Even in a town where so much power is wielded, it isn’t going too far to say that the CFPB director is one of the most powerful and unaccountable people in Washington. The agency isn’t even beholden to the normal appropriations process because its funding comes from the Federal Reserve. The director simply requests an amount “reasonably necessary to carry out” the agency’s duties, and the Fed provides it (so long as it doesn’t go above a set percentage of the Fed’s operating expenses).

A dedicated CFPB director could rework a large part of America’s financial system and there’s almost nothing any elected official could do about it. A dedicated president could promise his constituents that he would fix certain broken aspects of consumer lending, but he would be nearly powerless against the awesome and unaccountable power of the CFPB director.

There’s something wrong with that. Although independent agencies may sometimes be good for governance, they fit uneasily into our constitutional structure. Seila Law is a California-based law firm that assists clients with consumer debt. When the CFPB opened an investigation into whether the firm violated consumer-finance law, it probably didn’t expect to end up at the Supreme Court litigating the constitutionality of its own structure. Or maybe it did, because the structure of the CFPB has hung like a sword of Damocles over the agency since its creation.

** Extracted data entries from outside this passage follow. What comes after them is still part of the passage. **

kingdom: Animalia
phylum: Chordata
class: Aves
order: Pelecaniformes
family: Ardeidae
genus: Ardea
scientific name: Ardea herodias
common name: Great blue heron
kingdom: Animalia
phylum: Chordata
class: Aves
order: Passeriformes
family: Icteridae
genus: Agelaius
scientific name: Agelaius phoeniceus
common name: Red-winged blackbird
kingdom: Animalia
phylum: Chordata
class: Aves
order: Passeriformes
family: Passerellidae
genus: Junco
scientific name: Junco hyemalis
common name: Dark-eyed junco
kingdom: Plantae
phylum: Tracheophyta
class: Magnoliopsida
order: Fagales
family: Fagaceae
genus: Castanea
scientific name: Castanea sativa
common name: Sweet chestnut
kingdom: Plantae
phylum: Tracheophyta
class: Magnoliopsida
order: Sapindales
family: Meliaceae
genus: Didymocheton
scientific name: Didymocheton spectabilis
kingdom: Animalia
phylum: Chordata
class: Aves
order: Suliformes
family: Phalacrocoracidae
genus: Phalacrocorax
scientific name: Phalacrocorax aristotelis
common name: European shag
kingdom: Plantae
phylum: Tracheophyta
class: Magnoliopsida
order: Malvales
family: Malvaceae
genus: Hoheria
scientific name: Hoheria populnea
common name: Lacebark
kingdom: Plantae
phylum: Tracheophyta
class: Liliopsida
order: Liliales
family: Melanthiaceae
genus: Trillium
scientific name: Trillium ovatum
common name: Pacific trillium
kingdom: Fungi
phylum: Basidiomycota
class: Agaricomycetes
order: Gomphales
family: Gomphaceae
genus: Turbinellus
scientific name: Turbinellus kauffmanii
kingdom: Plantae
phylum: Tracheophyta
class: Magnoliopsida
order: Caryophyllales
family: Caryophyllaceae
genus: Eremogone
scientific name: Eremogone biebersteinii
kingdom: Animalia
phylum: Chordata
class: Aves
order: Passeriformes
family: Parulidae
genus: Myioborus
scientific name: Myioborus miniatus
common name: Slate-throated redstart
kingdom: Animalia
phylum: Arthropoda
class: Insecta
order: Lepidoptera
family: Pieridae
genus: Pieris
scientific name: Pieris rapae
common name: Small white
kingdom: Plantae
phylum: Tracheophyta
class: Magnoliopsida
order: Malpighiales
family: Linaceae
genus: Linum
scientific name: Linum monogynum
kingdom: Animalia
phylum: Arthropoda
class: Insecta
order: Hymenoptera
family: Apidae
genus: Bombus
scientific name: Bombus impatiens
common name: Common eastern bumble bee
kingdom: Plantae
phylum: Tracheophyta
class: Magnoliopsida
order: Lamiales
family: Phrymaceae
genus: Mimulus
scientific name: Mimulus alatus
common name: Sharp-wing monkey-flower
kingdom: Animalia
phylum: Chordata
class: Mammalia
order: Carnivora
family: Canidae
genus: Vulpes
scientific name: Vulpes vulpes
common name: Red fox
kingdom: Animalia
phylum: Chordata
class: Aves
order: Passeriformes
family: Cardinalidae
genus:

More: https://www.scotusblog.com/2020/02/symposium-resurrecting-the-fountainhead-of-removal-doctrine/#more-291778

Offline Maj. Bill Martin

  • Hero Member
  • ****
  • Posts: 5,505
  • Gender: Male
  • I'll make Mincemeat out of 'em"
Re: Symposium: Resurrecting the fountainhead of removal doctrine
« Reply #1 on: February 18, 2020, 05:30:13 PM »
That whole line of cases authorizing "independent" commissions should be wiped out, as well as the authority of agencies to make rules that are legally enforceable.  That should left to Congress alone.